Apart from online filing of the GST returns, the GST regime has introduced several new systems along with it.
e-Way Bills
GST introduced a centralised system of waybills by the introduction of “E-way bills”. This system was launched on 1st April 2018 for inter-state movement of goods and on 15th April 2018 for intra-state movement of goods in a staggered manner.
Under the e-way bill system, manufacturers, traders and transporters can generate e-way bills for the goods transported from the place of its origin to its destination on a common portal with ease. Tax authorities are also benefited as this system has reduced time at check -posts and helps reduce tax evasion.
E-invoicing
The e-invoicing system was made applicable from 1st October 2020 for businesses in a phased manner. Currently, from 1st August 2023, this system was extended to those with an annual aggregate turnover of more than Rs.5 crore in any preceding financial years since 2017-18.

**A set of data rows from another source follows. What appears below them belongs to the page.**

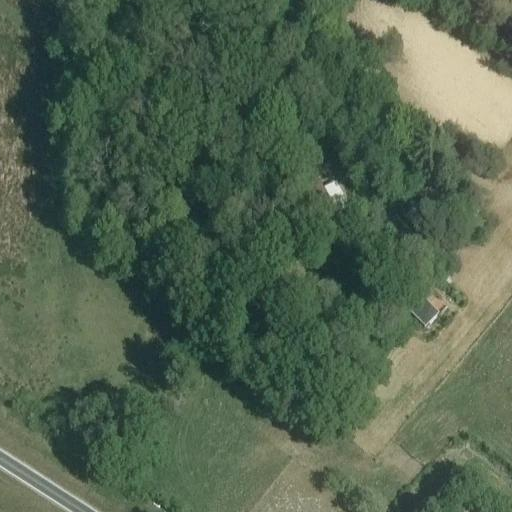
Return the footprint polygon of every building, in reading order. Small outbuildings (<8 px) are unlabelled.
[(284,0),(312,25),(334,0),(284,0)] [(297,163),(295,172),(304,175),(303,180),(314,183),(318,169),(297,163)] [(320,193),(334,219),(352,210),(338,183),(320,193)] [(388,217),(417,251),(444,228),(415,194),(388,217)] [(281,272),(294,290),(313,278),(300,259),(281,272)] [(334,273),(297,296),(309,315),(345,293),(334,273)] [(407,310),(424,329),(447,308),(430,289),(407,310)]
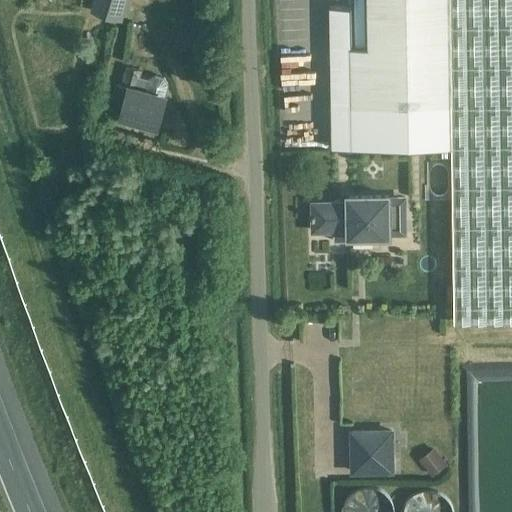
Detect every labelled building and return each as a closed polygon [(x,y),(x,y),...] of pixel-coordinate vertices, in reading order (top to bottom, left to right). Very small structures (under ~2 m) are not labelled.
[(109,0),(109,1),(135,9),(136,0),(109,0)] [(352,6),(330,6),(332,107),(332,148),(419,147),(452,147),(455,321),(475,321),(511,320),(511,0),(368,0),(369,46),(352,47),(352,6)] [(142,70),(130,67),(127,66),(122,83),(117,82),(112,100),(124,103),(120,116),(159,126),(167,96),(165,96),(168,84),(164,77),(156,75),(150,79),(140,77),(142,70)] [(390,236),(390,234),(407,234),(407,196),(349,196),(349,203),(341,204),(341,203),(313,203),(313,215),(313,219),(314,231),(334,231),(334,241),(351,241),(351,236),(390,236)] [(392,431),(352,431),(353,471),(393,470),(392,431)] [(447,463),(434,447),(419,459),(432,476),(447,463)]
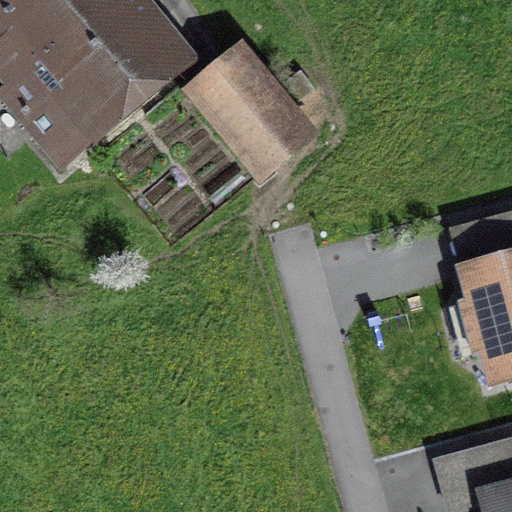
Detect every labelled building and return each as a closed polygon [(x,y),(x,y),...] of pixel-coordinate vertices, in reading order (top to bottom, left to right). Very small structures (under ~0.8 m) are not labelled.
[(186,63),(132,0),(0,0),(0,99),(60,170),(186,63)] [(304,143),(232,54),(175,101),(248,189),(304,143)] [(511,219),(443,237),(453,277),(511,261),(511,219)] [(511,261),(453,277),(447,278),(479,399),(511,390),(511,261)] [(511,511),(511,495),(483,503),(485,511),(511,511)]
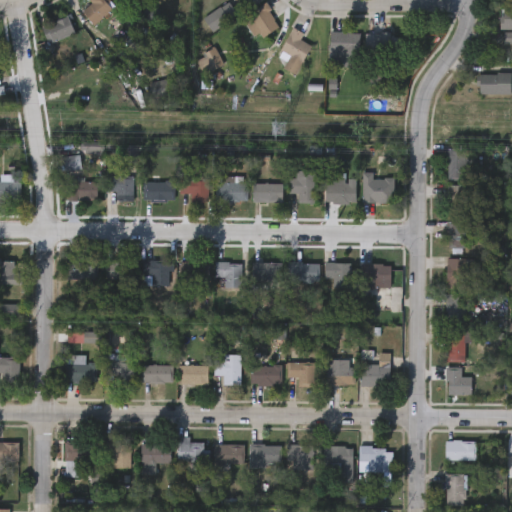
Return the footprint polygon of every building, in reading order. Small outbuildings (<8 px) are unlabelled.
[(109,0),(114,5),(92,23),(79,6),(86,0),(109,0)] [(211,29),(202,16),(227,0),(236,13),(211,29)] [(259,39),(243,17),(264,1),(281,22),(259,39)] [(511,29),(499,29),(499,8),(511,8),(511,29)] [(49,42),(40,26),(67,13),(75,29),(49,42)] [(299,39),(310,45),(295,74),(272,62),(292,26),(303,32),(299,39)] [(345,51),(345,60),(329,60),(329,31),(357,31),(357,51),(345,51)] [(365,32),(389,32),(389,35),(403,35),(403,61),(386,61),(386,58),(365,58),(365,32)] [(205,71),(197,53),(214,46),(222,64),(205,71)] [(510,73),(510,93),(479,93),(479,73),(510,73)] [(175,95),(152,98),(149,80),(172,77),(175,95)] [(446,149),(469,149),(469,179),(446,179),(446,149)] [(288,177),(295,177),(295,170),(314,170),(314,202),(296,202),(296,192),(288,192),(288,177)] [(345,172),(345,181),(355,181),(355,202),(324,201),(324,182),(331,182),(331,172),(345,172)] [(246,200),(215,200),(215,176),(246,176),(246,200)] [(116,200),(116,191),(106,191),(106,177),(133,177),(133,200),(116,200)] [(67,178),(97,178),(97,199),(67,199),(67,178)] [(207,179),(207,200),(189,200),(189,192),(178,192),(178,179),(207,179)] [(21,200),(0,200),(0,180),(21,180),(21,200)] [(172,200),(142,200),(142,181),(172,181),(172,200)] [(282,182),(282,200),(252,200),(252,182),(282,182)] [(470,213),(448,213),(448,184),(470,184),(470,213)] [(472,229),(472,249),(447,249),(446,220),(461,220),(461,229),(472,229)] [(0,258),(13,258),(13,283),(0,283),(0,258)] [(471,258),(471,287),(446,287),(446,258),(471,258)] [(97,259),(97,278),(66,278),(66,259),(97,259)] [(136,260),(136,279),(106,279),(106,260),(136,260)] [(150,285),(150,274),(142,274),(142,260),(169,260),(169,285),(150,285)] [(178,281),(178,260),(208,260),(208,281),(178,281)] [(215,276),(215,261),(241,261),(241,286),(223,286),(223,276),(215,276)] [(281,261),(281,279),(251,279),(251,261),(281,261)] [(287,281),(287,262),(318,262),(318,281),(287,281)] [(350,283),(324,283),(324,262),(350,262),(350,283)] [(390,310),(373,310),(373,285),(361,285),(361,262),(390,262),(390,310)] [(446,294),(465,294),(465,324),(446,324),(446,294)] [(464,330),(465,355),(447,355),(446,330),(464,330)] [(221,363),(221,353),(239,353),(239,383),(223,383),(223,373),(214,373),(214,363),(221,363)] [(96,361),(95,380),(65,380),(65,354),(84,354),(84,361),(96,361)] [(0,355),(18,355),(18,383),(0,383),(0,355)] [(114,381),(114,375),(105,375),(105,359),(133,359),(133,381),(114,381)] [(359,384),(359,363),(378,363),(378,359),(389,359),(389,384),(359,384)] [(287,375),(287,361),(315,361),(315,384),(296,384),(296,375),(287,375)] [(171,363),(171,381),(141,381),(141,363),(171,363)] [(207,363),(207,382),(177,382),(177,363),(207,363)] [(280,383),(251,383),(251,364),(280,364),(280,383)] [(354,383),(323,383),(323,365),(354,365),(354,383)] [(446,393),(446,367),(461,367),(461,375),(471,375),(471,393),(446,393)] [(176,458),(176,435),(189,435),(189,440),(207,440),(207,469),(186,469),(186,458),(176,458)] [(474,439),(474,459),(443,459),(443,439),(474,439)] [(0,441),(18,441),(18,459),(0,459),(0,441)] [(95,441),(95,459),(81,459),(81,476),(64,476),(64,441),(95,441)] [(130,457),(103,457),(103,441),(130,441),(130,457)] [(170,461),(153,462),(153,470),(140,471),(139,442),(169,441),(170,461)] [(242,443),(242,463),(213,463),(213,443),(242,443)] [(279,443),(279,466),(249,466),(249,443),(279,443)] [(312,443),(311,467),(286,467),(286,443),(312,443)] [(333,480),(333,469),(322,469),(322,445),(351,445),(351,480),(333,480)] [(360,471),(360,447),(391,447),(391,471),(360,471)] [(465,472),(465,505),(444,505),(444,472),(465,472)]
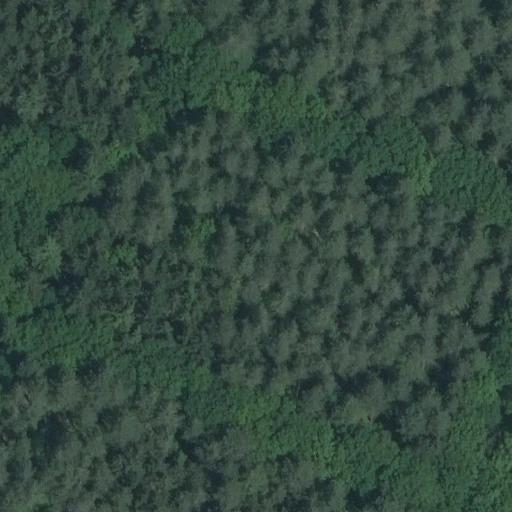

These businesses must obtain a unique invoice reference number for every business-to-business invoice by uploading on the GSTN’s invoice registration portal. The portal verifies the correctness and genuineness of the invoice. Thereafter, it authorises using the digital signature along with a QR code.
e-Invoicing allows interoperability of invoices and helps reduce data entry errors. It is designed to pass the invoice information directly from the IRP to the GST portal and the e-way bill portal. It will, therefore, eliminate the requirement for manual data entry while filing GSTR-1 and helps in the generation of e-way bills too.